Wednesday, August 29, 2012

Jonathan Lucroy and contact

Brewers catcher Jonathan Lucroy has been an offensive force in 2012, and is on the list of the most improved players in the National League. He's improved greatly in every offensive category and could have made a push for the All-Star game had he not suffered a hand injury that cost him two months. But while he was considered a good offensive catcher coming up through the minors, no one thought he would be this good. Most have written him off as a small sample size wonder or a BABIP fluke, and while his BABIP is high for someone who's clearly not a speedster, there is evidence that Lucroy has made some real improvements to his offensive game.

I went into this study assuming to find that Lucroy had drastically improved his plate discipline. I knew he had cut down on his strikeouts, and it seemed that he had been taking more walks and being more selective at the plate. But it wasn't as much as I had thought. Lucroy's walk rate is up (6.8%, up from 6.2% in his first two years), but just barely. His plate discipline numbers don't suggest a major difference either. While is is seeing a few less strikes overall (as well as first-pitch strikes), he's swinging at about the same number of pitches outside the zone, and his overall swing percentage is about the same as his career norms. What is substantially different though, is his rate of contact. 

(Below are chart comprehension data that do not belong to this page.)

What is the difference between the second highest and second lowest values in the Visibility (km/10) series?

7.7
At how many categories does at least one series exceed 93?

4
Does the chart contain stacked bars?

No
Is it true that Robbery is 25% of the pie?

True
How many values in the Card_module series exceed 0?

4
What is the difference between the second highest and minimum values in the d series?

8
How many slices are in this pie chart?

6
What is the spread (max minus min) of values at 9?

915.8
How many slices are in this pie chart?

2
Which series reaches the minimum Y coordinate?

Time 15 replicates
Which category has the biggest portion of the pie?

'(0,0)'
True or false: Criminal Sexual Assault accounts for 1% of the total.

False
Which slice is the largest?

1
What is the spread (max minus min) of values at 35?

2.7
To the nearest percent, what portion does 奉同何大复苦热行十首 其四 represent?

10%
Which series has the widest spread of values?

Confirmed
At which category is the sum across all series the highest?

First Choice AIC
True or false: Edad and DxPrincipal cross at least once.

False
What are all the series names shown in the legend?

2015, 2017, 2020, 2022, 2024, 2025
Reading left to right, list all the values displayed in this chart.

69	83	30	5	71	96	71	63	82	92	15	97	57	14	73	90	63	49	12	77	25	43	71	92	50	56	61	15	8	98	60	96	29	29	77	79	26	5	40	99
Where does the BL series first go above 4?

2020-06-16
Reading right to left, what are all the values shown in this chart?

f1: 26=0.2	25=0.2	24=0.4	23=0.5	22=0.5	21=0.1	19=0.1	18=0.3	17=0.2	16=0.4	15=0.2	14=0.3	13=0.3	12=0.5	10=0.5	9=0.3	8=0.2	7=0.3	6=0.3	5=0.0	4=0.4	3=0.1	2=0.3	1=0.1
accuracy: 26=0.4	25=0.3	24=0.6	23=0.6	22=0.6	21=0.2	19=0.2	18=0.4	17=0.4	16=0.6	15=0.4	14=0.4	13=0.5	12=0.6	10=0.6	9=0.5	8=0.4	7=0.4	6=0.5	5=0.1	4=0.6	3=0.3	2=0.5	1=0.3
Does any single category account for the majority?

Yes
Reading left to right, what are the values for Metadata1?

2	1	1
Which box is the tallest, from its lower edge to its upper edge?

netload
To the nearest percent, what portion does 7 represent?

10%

                                                        "Beast mode" should probably be renamed "Lucroy mode".

In his first two years in the majors, Lucroy possessed a swinging strike rate of about 7%, with a contact rates 85.2% and 83.7%. 2012 has been a different story. He's lowered his swinging strike rate to 5.1% and his contact rate has risen to 88.9% - not a small difference. Lucroy's been more selective, but only marginally so. It's not that Lucroy is swinging at better pitches, more that Lucroy is just hitting everything. When he swings at pitches outside the zone, he's making contact 79.1% (!) of the time, well up from his previous rates. As you would expect with an improved contact rate, his strikeout rate has plummeted. During his first year, Lucroy kept the K's in check, striking out in 14.8% of his plate appearances. But with a larger sample in 2011 (his first full season), he whiffed 21.2% of the time, a surprising number since he only struck out in 13.8% in his PA's in his minor league career. It seemed that either pitchers had figured him out, or he was pressing due to being pitched around as he was often batting in the 8th spot in the order, batting in front of the pitcher. Whatever the problem was, he clearly fixed it. He's striking out just 12.4% of the time, a number you generally see from spray-hitting speedsters, not a catcher.

So is his performance sustainable? I think so. He made a lot of contact coming up through the system, and his willingness to hit the ball to the opposite field makes him tough to pitch to. While his BABIP will likely come down a bit, good hitters tend to have higher BABIP's due to being able to hit the ball where it's pitched, something Lucroy clearly does well. And I haven't even mentioned his increase in power, which is even more evidence of his maturation as a hitter. If he keeps this up, the five-year deal the Brewers gave him in the off-season will be a steal. If he continues to improve, we'll be watching one of the best catchers in the major leagues for years to come.